Les 4 repères pour les semis précoces
Pour les parcelles semées avant le 17 octobre, voici les quatre notions qui vont conditionner les désherbages de postlevée si la fenêtre climatique se confirme :
- Priorité aux parcelles non désherbées,
- Stades des céréales et des adventices les plus développées limitant les solutions de désherbage racinaires et leurs efficacités,
- Portance des parcelles et état végétatif des céréales qui ont plus ou moins souffert des excès d’eau et ennoiements,
- Conditions climatiques au moment du désherbage.
La priorité va aux parcelles où les graminées posent régulièrement un problème, et en particulier aux semis précoces qui n’ont pas été désherbés en prélevée. Dans ces situations, les céréales sont au moins au stade 3 feuilles. Au-delà de ce stade, plusieurs matières actives ne sont plus utilisables (tableau 1). C’est le cas du prosulfocarbe avec la nouvelle règlementation (Défi, Roxy 800, Daiko…), mais aussi des spécialités comme Fosburi, Voltage, Battle Delta… De plus, une intervention en postlevée « tardive » - au-delà de 3 feuilles de la céréale - perd en efficacité. Les résultats d’essais mettent déjà en évidence une perte d’efficacité entre les stades 1-2 feuilles et 3 feuilles (figure 1). Compte tenu de l’année, il sera peut-être nécessaire d’adapter le programme et de renforcer les stratégies vis-à-vis des dicotylédones.
Tableau 1 : Herbicides racinaires possibles au-delà de 3 feuilles de la culture
BBCH 21 (début tallage) / BBCH 25 (mi tallage) / BBCH 29 (fin tallage) - CTU : Chlortoluron
Figure 1 : Efficacités sur graminées des herbicides appliqués en postlevée selon le stade de la culture (Fosburi à 0,6 l/ha à 1F ou 3F - essais 2002 à 2010)
Attention à la portance et aux risques de phytotoxicité
Bien évidemment, l’accessibilité et la portance de la parcelle restent la base. Pour les parcelles qui ont été en souffrance dans des sols sensibles à l’excès d’eau, avec de mauvaises implantations et/ou en mauvais état végétatif, il faut être très prudent en matière de désherbage : elles sont plus exposées à un risque de phytotoxicité consécutifs à un désherbage d’automne à base de produits racinaires.
Enfin, il faudra veiller aux conditions climatiques après traitement : reporter l’intervention si de nouvelles pluies sont prévues (risque de migration herbicide) dans des sols déjà à saturation. Eviter de traiter si les amplitudes thermiques sont élevées (> 15°C) ou si une chute brutale des températures sous les -3°C est prévue dans les 5-6 jours après applications, et en présence de vent.

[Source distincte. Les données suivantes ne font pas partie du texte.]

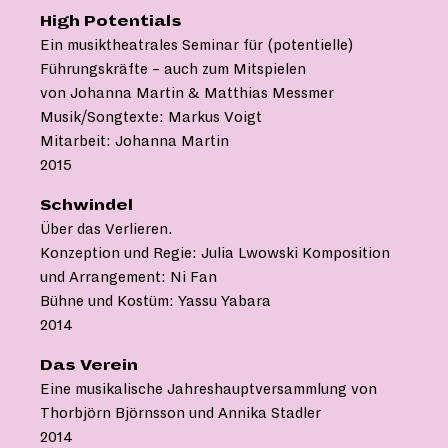
High Potentials
Ein musiktheatrales Seminar für (potentielle)
Führungskräfte – auch zum Mitspielen
von Johanna Martin & Matthias Messmer
Musik/Songtexte: Markus Voigt
Mitarbeit: Johanna Martin
2015
Schwindel
Über das Verlieren.
Konzeption und Regie: Julia Lwowski Komposition
und Arrangement: Ni Fan
Bühne und Kostüm: Yassu Yabara
2014
Das Verein
Eine musikalische Jahreshauptversammlung von
Thorbjörn Björnsson und Annika Stadler
2014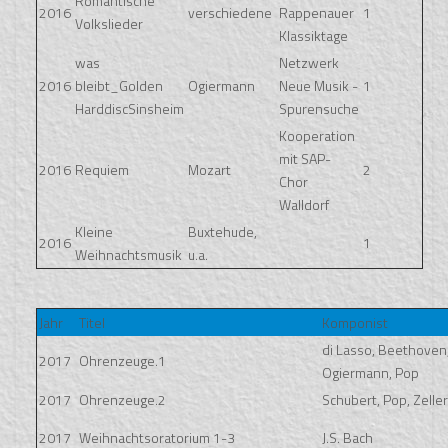
Romantische
2016
verschiedene
Rappenauer
1
Volkslieder
Klassiktage
was
Netzwerk
2016
bleibt_Golden
Ogiermann
Neue Musik -
1
HarddiscSinsheim
Spurensuche
Kooperation
mit SAP-
2016
Requiem
Mozart
2
Chor
Walldorf
Kleine
Buxtehude,
2016
1
Weihnachtsmusik
u.a.
Jahr
Titel
Komponist
di Lasso, Beethoven
2017
Ohrenzeuge.1
Ogiermann, Pop
2017
Ohrenzeuge.2
Schubert, Pop, Zelle
2017
Weihnachtsoratorium 1-3
J.S. Bach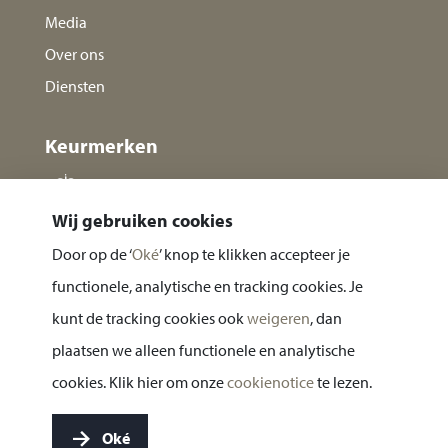
Media
Over ons
Diensten
Keurmerken
Wij gebruiken cookies
Door op de ‘
Oké
’ knop te klikken accepteer je
functionele, analytische en tracking cookies. Je
kunt de tracking cookies ook
weigeren
, dan
plaatsen we alleen functionele en analytische
Privacy statement
cookies. Klik hier om onze
cookienotice
te lezen.
Cookie notice
Oké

Peut-on utiliser des antigraminées foliaires dès maintenant ?
Compte tenu des stades de développement des cultures et des adventices, il est possible d’utiliser des antigraminées foliaires, sous réserve que les conditions climatiques le permettent (température mini, amplitude thermique…). En premier lieu, l’utilisation d’antigraminées sulfonylurées (Othello, Kalenkoa, Abak, Levto WG…) est possible à l’automne mais a ses limites. D’une part, même si les résultats peuvent être bons, ils sont très dépendants du statut de résistance des populations de graminées. D’autre part, la réglementation interdit la possibilité de refaire un inhibiteur de l’ALS plus tard en saison.

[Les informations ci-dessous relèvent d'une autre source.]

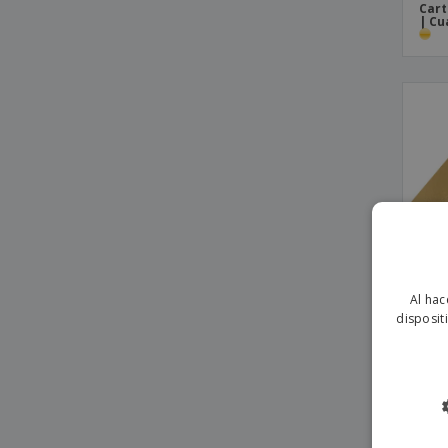
Cart
| Cu
Al hac
disposit
Cart
| Cu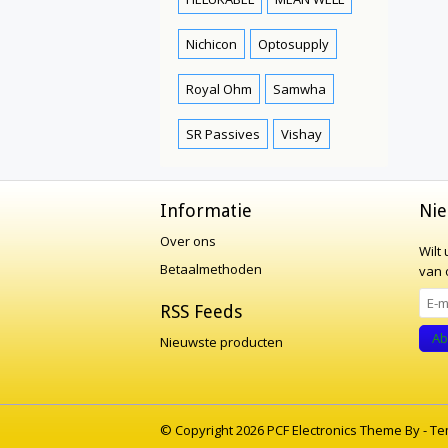
Nichicon
Optosupply
Royal Ohm
Samwha
SR Passives
Vishay
Informatie
Nie
Over ons
Wilt
Betaalmethoden
van o
RSS Feeds
Ab
Nieuwste producten
© Copyright 2026 PCF Electronics Theme By -
Te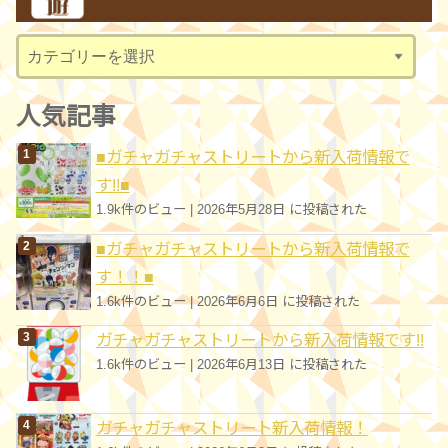
イ
ブ
カ
テ
ゴ
人気記事
リ
■ガチャガチャストリートから新入荷情報で
ー
す!!■
1.9k件のビュー
|
2026年5月28日 に投稿された
■ガチャガチャストリートから新入荷情報で
す！！■
1.6k件のビュー
|
2026年6月6日 に投稿された
ガチャガチャストリートから新入荷情報です!!
1.6k件のビュー
|
2026年6月13日 に投稿された
ガチャガチャストリート新入荷情報！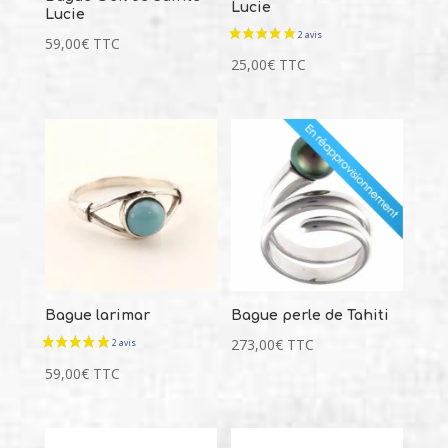
Lucie
Lucie
59,00
€
TTC
25,00
€
TTC
Bague larimar
Bague perle de Tahiti
273,00
€
TTC
59,00
€
TTC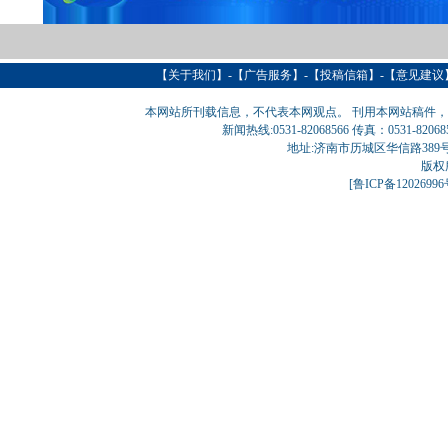
【
关于我们
】-【
广告服务
】-【
投稿信箱
】-【意见建议
本网站所刊载信息，不代表本网观点。 刊用本网站稿件
新闻热线:0531-82068566 传真：0531-820
地址:济南市历城区华信路389号巨匠大厦
版权
[
鲁ICP备1202699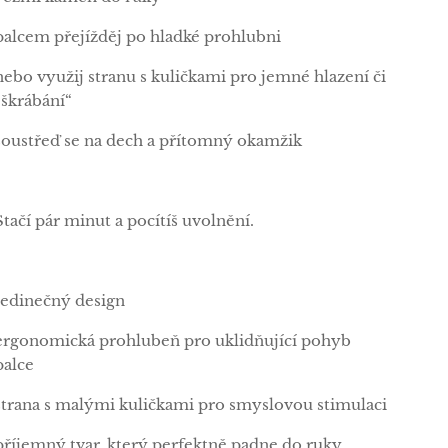
palcem přejížděj po hladké prohlubni
nebo využij stranu s kuličkami pro jemné hlazení či
„škrábání“
soustřeď se na dech a přítomný okamžik
Stačí pár minut a pocítíš uvolnění.
Jedinečný design
ergonomická prohlubeň pro uklidňující pohyb
palce
strana s malými kuličkami pro smyslovou stimulaci
příjemný tvar, který perfektně padne do ruky.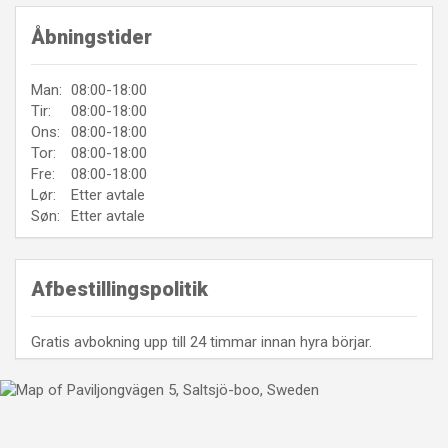
Åbningstider
Man:
08:00-18:00
Tir:
08:00-18:00
Ons:
08:00-18:00
Tor:
08:00-18:00
Fre:
08:00-18:00
Lør:
Etter avtale
Søn:
Etter avtale
Afbestillingspolitik
Gratis avbokning upp till 24 timmar innan hyra börjar.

Il est également possible d’utiliser des antigraminées foliaires classiques (Célio, Fenova Super, etc.) en mélange par exemple avec un produit racinaire. Le niveau d’efficacité sera toutefois très dépendant du statut de résistance historique des populations de graminées.
Figure 2 : Les règles de décision pour désherber les semis précoces de céréales à l’automne 2023
Et pour les semis tardifs de fin novembre à décembre ?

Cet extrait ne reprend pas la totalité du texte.